» Work instructions: Transcribe the data in full; each line must match exactly.

═══ Record set

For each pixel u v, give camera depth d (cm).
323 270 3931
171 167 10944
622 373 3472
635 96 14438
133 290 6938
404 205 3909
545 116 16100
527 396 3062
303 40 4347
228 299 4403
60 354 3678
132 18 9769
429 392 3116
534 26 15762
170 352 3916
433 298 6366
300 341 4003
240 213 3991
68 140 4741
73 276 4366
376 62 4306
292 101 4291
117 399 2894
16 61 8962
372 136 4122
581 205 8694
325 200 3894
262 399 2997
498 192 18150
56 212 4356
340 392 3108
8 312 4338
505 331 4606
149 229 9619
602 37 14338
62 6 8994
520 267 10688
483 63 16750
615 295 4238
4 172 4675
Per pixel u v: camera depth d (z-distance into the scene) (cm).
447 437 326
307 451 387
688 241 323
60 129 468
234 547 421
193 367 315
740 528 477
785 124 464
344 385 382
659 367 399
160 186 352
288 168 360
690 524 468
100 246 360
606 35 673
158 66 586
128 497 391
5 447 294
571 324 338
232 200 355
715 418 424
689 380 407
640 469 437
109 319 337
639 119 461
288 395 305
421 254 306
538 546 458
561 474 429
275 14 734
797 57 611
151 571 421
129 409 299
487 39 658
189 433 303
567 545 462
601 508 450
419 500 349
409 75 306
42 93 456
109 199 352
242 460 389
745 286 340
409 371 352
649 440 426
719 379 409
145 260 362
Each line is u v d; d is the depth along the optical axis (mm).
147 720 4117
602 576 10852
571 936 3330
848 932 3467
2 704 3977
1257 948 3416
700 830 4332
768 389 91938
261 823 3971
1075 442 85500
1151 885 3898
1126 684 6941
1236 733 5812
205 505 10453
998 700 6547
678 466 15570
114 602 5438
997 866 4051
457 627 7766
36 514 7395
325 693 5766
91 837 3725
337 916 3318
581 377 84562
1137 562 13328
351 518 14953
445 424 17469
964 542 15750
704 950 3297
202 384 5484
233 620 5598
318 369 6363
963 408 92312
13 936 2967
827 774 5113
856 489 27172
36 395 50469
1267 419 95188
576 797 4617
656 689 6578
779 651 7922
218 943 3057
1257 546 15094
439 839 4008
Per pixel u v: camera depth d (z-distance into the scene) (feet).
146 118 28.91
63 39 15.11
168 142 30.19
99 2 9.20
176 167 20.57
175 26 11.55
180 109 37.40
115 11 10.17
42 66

══════

» Problem solution:
For each pixel u v, give camera depth d (cm).
323 270 3931
171 167 10944
622 373 3472
635 96 14438
133 290 6938
404 205 3909
545 116 16100
527 396 3062
303 40 4347
228 299 4403
60 354 3678
132 18 9769
429 392 3116
534 26 15762
170 352 3916
433 298 6366
300 341 4003
240 213 3991
68 140 4741
73 276 4366
376 62 4306
292 101 4291
117 399 2894
16 61 8962
372 136 4122
581 205 8694
325 200 3894
262 399 2997
498 192 18150
56 212 4356
340 392 3108
8 312 4338
505 331 4606
149 229 9619
602 37 14338
62 6 8994
520 267 10688
483 63 16750
615 295 4238
4 172 4675
Per pixel u v: camera depth d (z-distance into the scene) (cm).
447 437 326
307 451 387
688 241 323
60 129 468
234 547 421
193 367 315
740 528 477
785 124 464
344 385 382
659 367 399
160 186 352
288 168 360
690 524 468
100 246 360
606 35 673
158 66 586
128 497 391
5 447 294
571 324 338
232 200 355
715 418 424
689 380 407
640 469 437
109 319 337
639 119 461
288 395 305
421 254 306
538 546 458
561 474 429
275 14 734
797 57 611
151 571 421
129 409 299
487 39 658
189 433 303
567 545 462
601 508 450
419 500 349
409 75 306
42 93 456
109 199 352
242 460 389
745 286 340
409 371 352
649 440 426
719 379 409
145 260 362
Each line is u v d; d is the depth along the optical axis (mm).
147 720 4117
602 576 10852
571 936 3330
848 932 3467
2 704 3977
1257 948 3416
700 830 4332
768 389 91938
261 823 3971
1075 442 85500
1151 885 3898
1126 684 6941
1236 733 5812
205 505 10453
998 700 6547
678 466 15570
114 602 5438
997 866 4051
457 627 7766
36 514 7395
325 693 5766
91 837 3725
337 916 3318
581 377 84562
1137 562 13328
351 518 14953
445 424 17469
964 542 15750
704 950 3297
202 384 5484
233 620 5598
318 369 6363
963 408 92312
13 936 2967
827 774 5113
856 489 27172
36 395 50469
1267 419 95188
576 797 4617
656 689 6578
779 651 7922
218 943 3057
1257 546 15094
439 839 4008
Per pixel u v: camera depth d (z-distance into the scene) (feet).
146 118 28.91
63 39 15.11
168 142 30.19
99 2 9.20
176 167 20.57
175 26 11.55
180 109 37.40
115 11 10.17
42 66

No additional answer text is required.